| HN Mirror

Y	Hacker News new \| ask \| show \| jobs

by silentvoice 35 days ago

Almost no part of the algorithm as specified in the blog post is GPU friendly, but it can be improved.

The "symbolic" phase is very hard to port to the GPU in the first place and almost always happens on the CPU side. But even then it's hard (but not impossible) even to parallelize it. This is generally OK because it is usually cheaper than the numeric phase anyways. But it can be trouble on workstations where the CPU exists primarily as a device for shoveling data into many GPUs, you don't want to stall their kernel pipelines with your symbolic analysis.

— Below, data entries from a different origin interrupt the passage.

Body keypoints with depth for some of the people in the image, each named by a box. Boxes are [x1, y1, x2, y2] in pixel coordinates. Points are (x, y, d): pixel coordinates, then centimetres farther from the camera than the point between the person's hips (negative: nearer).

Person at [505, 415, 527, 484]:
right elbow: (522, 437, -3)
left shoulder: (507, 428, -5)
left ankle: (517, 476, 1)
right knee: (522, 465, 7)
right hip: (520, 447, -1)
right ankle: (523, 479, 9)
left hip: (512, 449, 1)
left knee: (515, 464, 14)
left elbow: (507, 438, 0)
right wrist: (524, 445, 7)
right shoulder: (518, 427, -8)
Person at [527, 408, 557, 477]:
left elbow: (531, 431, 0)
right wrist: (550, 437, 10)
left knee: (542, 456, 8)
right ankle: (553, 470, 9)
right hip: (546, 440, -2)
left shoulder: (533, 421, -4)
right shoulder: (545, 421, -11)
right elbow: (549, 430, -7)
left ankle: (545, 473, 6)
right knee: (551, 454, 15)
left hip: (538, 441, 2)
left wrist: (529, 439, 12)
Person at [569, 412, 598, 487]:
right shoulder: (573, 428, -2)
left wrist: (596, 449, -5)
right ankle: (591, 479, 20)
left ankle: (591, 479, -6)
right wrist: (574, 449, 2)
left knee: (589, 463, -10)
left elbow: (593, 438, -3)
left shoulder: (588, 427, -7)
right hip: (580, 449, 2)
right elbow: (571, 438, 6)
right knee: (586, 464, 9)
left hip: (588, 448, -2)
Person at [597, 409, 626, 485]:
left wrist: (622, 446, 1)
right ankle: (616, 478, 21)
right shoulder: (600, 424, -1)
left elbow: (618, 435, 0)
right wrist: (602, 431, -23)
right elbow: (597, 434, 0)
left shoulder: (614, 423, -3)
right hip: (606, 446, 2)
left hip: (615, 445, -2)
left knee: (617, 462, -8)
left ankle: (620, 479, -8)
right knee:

For the numeric phase you need to introduce the concept of either a "front" or a "supernode." This is a technique where multiple columns get batched together and you get a new elimination tree in terms of those batches of columns rather than individual columns. This turns a lot of irregular memory access (gather/scatter style updates) into densely addressed memory patterns, often just calls into level 3 BLAS or LAPACK.

There are some sparsity patterns for which the above supernode/multifrontal approach does not work very well, but for many practical cases like PDE simulations it does. The sparsity patterns which defeat it usually spread nonzeros out all over the matrix rather than containing them within a specific band. What this causes in practice is when you materialize a supernode's dense matrix, most of its numeric entries will just be 0s, so you create a lot of extra work that serves no productive purpose.